Exercise requirements |
Update the material from the line with "吴小硕，女，汉族，1978年06月出生，河南" to the line with "版权所有：南阳市文学艺术界联合会 豫ICP备2021018187号" so that "副秘书长" becomes "秘书长", and return only those lines with nothing else changed.

Records taken from a collection |

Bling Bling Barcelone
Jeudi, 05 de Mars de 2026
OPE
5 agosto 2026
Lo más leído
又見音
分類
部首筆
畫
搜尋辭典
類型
--
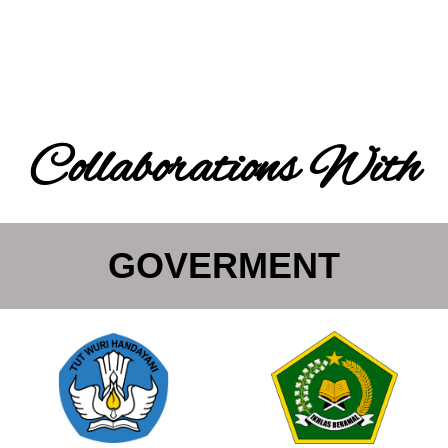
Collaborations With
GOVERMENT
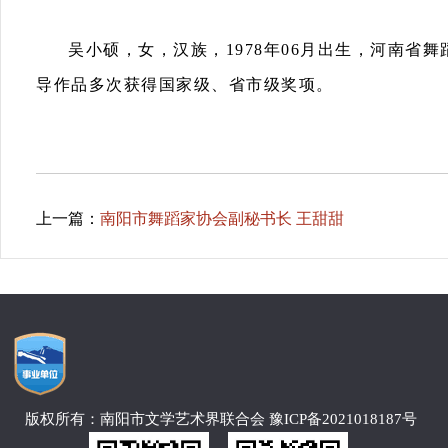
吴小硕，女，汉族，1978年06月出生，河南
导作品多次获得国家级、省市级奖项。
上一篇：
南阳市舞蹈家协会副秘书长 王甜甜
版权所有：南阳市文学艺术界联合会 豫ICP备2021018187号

Answer |
吴小硕，女，汉族，1978年06月出生，河南
导作品多次获得国家级、省市级奖项。
上一篇：
南阳市舞蹈家协会秘书长 王甜甜
版权所有：南阳市文学艺术界联合会 豫ICP备2021018187号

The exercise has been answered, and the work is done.